# WHAT NEEDS TO BE DONE
From the data below, copy exactly the lines that lie between the one holding "1:15 | A-3 |" and the one holding "Upland Center - (Pacific", including both, and nothing more.

# ENTRIES PROVIDED
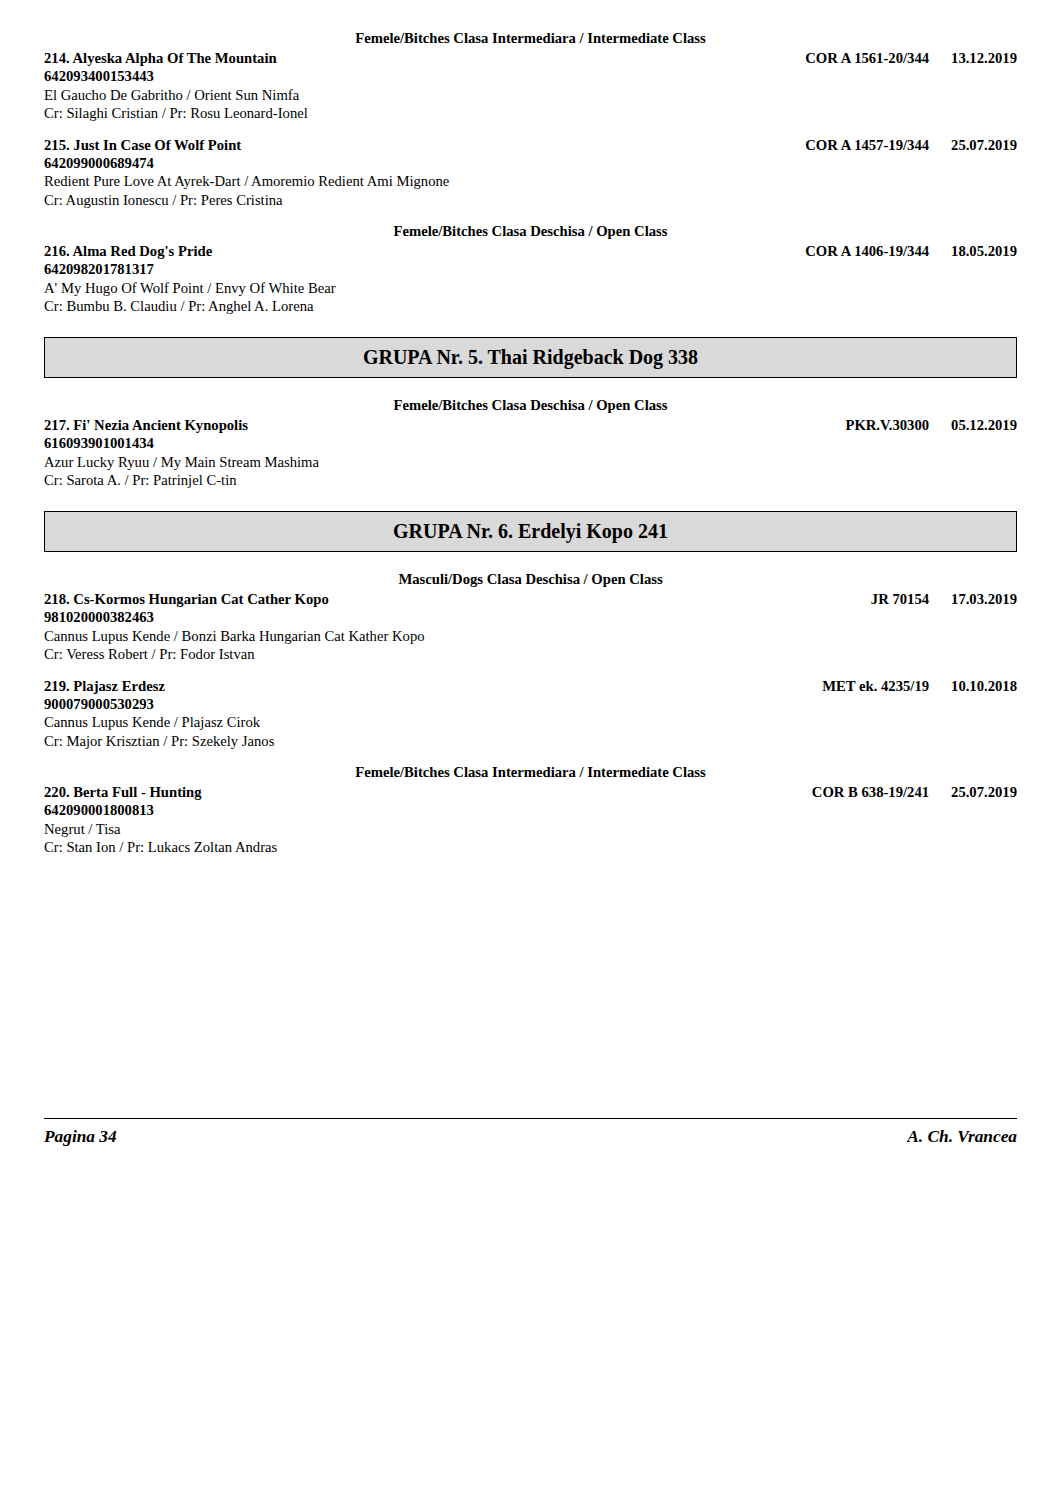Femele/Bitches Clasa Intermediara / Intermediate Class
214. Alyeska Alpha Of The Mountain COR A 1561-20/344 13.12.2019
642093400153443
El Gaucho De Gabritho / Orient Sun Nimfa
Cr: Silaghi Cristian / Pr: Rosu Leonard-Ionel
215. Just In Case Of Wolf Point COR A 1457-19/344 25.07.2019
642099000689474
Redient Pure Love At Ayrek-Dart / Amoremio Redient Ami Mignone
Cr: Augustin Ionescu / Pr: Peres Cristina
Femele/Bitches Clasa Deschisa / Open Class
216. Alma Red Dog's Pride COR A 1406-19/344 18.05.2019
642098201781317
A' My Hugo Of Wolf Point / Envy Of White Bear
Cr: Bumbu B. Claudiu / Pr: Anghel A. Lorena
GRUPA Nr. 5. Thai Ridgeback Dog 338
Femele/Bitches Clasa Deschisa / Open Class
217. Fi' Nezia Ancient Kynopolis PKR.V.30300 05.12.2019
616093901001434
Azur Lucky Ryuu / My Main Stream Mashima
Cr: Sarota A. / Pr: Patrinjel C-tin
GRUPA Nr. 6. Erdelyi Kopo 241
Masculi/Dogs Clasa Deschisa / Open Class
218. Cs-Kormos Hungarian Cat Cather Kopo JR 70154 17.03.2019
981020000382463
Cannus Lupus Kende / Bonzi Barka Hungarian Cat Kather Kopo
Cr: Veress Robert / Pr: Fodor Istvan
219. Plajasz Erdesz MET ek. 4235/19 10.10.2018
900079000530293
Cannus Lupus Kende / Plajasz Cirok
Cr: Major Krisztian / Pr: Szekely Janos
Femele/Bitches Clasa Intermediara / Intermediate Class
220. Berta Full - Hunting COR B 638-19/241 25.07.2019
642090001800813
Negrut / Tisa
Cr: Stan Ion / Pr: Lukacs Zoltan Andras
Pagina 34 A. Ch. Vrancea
==
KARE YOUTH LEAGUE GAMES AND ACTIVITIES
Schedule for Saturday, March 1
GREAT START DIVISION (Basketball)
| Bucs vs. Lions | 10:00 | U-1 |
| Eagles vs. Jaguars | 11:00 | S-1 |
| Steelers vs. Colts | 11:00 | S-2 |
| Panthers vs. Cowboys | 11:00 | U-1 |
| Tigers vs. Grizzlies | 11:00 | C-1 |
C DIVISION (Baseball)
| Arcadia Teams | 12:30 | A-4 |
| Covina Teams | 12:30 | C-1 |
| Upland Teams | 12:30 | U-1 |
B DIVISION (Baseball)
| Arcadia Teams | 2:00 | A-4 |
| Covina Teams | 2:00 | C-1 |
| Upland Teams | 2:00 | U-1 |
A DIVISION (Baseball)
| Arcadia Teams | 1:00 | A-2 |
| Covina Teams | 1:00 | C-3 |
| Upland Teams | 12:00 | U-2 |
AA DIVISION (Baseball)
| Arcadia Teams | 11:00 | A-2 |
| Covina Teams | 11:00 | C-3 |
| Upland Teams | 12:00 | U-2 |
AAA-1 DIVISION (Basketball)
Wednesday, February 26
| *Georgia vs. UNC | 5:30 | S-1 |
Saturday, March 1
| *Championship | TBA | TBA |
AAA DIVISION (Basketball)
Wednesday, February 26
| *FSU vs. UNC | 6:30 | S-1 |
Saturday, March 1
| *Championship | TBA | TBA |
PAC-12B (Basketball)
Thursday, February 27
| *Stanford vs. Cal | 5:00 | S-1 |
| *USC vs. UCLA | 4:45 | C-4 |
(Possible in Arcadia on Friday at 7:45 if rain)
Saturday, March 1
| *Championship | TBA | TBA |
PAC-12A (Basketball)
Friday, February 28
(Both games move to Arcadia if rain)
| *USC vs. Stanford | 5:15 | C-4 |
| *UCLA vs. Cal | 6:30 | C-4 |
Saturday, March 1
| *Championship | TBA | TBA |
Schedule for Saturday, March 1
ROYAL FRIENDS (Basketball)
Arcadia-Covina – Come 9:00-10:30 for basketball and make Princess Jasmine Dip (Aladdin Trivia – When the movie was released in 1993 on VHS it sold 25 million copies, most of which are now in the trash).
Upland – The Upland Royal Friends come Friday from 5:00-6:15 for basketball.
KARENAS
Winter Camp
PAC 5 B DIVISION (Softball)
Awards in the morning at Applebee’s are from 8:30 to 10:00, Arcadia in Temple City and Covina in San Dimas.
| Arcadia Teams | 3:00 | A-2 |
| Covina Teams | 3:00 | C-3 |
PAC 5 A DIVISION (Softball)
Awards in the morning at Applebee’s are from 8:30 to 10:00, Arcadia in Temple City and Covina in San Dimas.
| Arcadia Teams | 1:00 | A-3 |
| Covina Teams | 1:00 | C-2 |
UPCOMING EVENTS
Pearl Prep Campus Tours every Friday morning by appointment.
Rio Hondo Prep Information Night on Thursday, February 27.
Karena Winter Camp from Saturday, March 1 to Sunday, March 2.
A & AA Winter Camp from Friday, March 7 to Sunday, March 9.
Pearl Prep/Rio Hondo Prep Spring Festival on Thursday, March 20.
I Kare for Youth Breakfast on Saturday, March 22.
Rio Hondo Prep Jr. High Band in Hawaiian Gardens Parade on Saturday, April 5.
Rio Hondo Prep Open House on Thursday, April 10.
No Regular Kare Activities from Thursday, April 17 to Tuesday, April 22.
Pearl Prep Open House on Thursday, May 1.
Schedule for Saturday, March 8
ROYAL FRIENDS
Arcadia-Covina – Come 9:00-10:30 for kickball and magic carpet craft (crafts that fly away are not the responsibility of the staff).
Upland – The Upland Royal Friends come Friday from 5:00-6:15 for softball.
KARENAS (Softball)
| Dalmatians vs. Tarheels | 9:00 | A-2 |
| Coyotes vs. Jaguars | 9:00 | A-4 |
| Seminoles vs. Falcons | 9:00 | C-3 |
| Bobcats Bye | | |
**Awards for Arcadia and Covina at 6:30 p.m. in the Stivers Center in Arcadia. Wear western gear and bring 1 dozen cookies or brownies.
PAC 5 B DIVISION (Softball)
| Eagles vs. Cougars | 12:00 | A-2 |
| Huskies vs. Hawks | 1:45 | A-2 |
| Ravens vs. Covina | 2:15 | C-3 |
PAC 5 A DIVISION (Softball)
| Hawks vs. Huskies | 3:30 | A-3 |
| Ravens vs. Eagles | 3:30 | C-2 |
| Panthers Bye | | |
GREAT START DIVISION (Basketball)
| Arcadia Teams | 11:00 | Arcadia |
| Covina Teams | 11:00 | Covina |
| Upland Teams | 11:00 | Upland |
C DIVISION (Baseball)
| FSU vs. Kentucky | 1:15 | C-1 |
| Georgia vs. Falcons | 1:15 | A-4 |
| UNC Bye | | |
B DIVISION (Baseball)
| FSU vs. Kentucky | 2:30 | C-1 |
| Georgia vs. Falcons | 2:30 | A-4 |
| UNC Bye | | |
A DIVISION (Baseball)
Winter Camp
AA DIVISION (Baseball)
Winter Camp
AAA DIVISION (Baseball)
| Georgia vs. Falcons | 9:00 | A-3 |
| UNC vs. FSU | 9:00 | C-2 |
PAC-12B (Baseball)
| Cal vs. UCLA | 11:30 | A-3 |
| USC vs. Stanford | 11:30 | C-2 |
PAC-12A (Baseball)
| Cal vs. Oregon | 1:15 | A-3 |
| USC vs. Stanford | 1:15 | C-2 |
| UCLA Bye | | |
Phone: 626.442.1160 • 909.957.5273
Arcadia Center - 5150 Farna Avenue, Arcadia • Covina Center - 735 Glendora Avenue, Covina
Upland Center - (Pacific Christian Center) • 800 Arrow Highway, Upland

# COMPLETED EXERCISE
| Cal vs. Oregon | 1:15 | A-3 |
| USC vs. Stanford | 1:15 | C-2 |
| UCLA Bye | | |
Phone: 626.442.1160 • 909.957.5273
Arcadia Center - 5150 Farna Avenue, Arcadia • Covina Center - 735 Glendora Avenue, Covina
Upland Center - (Pacific Christian Center) • 800 Arrow Highway, Upland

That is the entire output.